> **DATA TO EXAMINE**

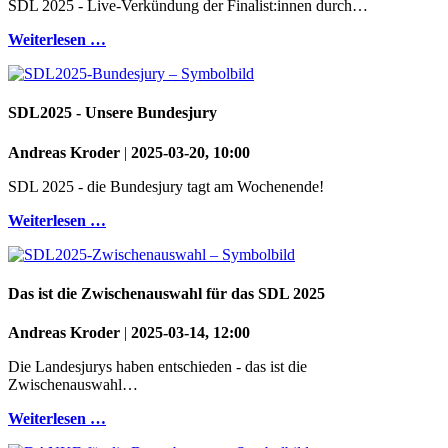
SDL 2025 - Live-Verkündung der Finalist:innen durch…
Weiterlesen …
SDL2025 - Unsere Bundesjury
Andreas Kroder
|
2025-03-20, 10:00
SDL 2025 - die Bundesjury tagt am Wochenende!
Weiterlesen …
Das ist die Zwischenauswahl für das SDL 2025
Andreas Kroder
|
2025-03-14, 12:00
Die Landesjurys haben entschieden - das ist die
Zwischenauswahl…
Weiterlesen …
==
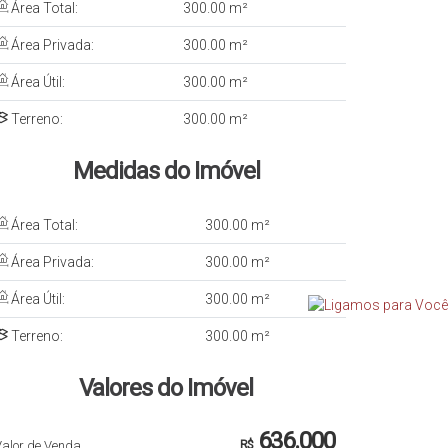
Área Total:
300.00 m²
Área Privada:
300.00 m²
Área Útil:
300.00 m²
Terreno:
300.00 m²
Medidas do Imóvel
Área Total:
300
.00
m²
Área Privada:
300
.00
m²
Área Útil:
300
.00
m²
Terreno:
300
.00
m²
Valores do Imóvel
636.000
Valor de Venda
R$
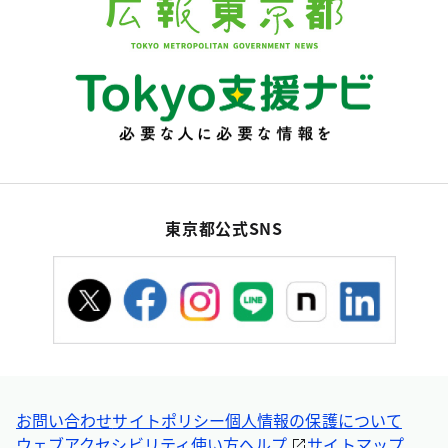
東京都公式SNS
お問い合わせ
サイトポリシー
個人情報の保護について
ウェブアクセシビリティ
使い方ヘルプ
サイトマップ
...
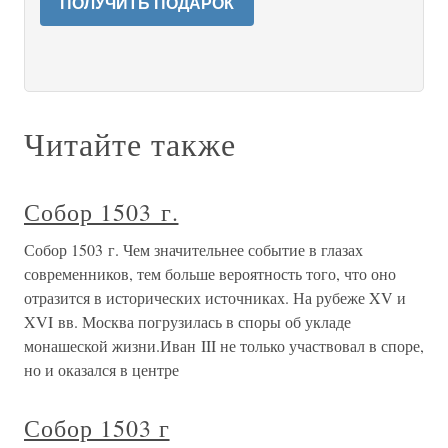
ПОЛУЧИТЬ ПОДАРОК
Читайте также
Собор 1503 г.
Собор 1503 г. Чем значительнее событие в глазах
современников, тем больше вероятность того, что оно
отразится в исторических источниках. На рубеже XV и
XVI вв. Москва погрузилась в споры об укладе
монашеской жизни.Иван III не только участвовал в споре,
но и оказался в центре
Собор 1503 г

> **YOUR TASK**
Count, in the listing above, every line that includes "Zwischenauswahl". The number is the whole answer.

> **RESULT**
2